Data excerpts section start
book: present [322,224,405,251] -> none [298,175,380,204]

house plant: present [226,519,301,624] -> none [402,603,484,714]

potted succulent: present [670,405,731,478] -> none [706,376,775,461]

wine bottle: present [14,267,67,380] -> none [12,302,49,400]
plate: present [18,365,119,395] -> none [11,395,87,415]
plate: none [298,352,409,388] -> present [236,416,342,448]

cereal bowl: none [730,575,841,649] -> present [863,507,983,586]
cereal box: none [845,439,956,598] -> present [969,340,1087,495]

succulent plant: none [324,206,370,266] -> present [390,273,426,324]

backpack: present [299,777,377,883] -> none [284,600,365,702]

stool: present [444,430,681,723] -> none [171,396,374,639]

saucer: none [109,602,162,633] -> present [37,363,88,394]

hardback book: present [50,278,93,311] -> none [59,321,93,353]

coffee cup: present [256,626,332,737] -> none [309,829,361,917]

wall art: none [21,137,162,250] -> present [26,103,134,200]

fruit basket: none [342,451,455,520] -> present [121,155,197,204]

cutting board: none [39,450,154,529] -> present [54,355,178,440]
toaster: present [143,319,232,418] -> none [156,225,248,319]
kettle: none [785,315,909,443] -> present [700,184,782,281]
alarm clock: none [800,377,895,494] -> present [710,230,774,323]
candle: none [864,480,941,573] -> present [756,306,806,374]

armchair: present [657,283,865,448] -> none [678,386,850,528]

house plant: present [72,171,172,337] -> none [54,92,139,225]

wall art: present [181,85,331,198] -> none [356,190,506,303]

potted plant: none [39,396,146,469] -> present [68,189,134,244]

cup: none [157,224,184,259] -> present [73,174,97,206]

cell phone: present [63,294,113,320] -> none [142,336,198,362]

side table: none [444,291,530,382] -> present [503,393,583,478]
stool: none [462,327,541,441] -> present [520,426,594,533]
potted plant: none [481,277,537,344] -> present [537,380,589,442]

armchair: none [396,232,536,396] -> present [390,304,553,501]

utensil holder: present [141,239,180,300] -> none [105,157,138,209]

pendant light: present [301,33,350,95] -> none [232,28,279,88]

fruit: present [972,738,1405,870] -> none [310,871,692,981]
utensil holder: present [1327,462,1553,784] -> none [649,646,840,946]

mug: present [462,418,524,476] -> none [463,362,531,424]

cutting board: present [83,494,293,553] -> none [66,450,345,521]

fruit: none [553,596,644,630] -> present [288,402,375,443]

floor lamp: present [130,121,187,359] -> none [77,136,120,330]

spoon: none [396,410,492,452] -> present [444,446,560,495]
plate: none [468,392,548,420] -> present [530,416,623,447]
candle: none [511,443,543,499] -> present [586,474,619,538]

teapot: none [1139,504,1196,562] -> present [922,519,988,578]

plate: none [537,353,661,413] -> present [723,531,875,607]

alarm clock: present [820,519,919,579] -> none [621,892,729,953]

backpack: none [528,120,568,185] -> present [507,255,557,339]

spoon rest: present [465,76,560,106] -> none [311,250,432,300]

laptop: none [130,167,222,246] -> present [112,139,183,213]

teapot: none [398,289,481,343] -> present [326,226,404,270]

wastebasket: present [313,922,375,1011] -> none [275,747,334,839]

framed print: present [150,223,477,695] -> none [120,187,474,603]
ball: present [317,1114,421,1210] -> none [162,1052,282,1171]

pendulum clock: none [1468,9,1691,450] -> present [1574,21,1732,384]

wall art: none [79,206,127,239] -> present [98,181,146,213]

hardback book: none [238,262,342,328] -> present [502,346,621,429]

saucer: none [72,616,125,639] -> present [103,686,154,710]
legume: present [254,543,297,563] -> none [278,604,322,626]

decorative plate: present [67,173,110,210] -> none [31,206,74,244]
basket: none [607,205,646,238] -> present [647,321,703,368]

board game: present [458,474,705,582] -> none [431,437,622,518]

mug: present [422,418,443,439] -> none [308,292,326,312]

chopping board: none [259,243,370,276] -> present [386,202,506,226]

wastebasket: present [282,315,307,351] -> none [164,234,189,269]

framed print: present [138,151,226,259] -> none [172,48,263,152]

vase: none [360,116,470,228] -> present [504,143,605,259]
Data excerpts section end
[Task] Go through the entries above, and wherever a line holds the word "armchair", copy that line.

[Exercise response]
armchair: present [657,283,865,448] -> none [678,386,850,528]
armchair: none [396,232,536,396] -> present [390,304,553,501]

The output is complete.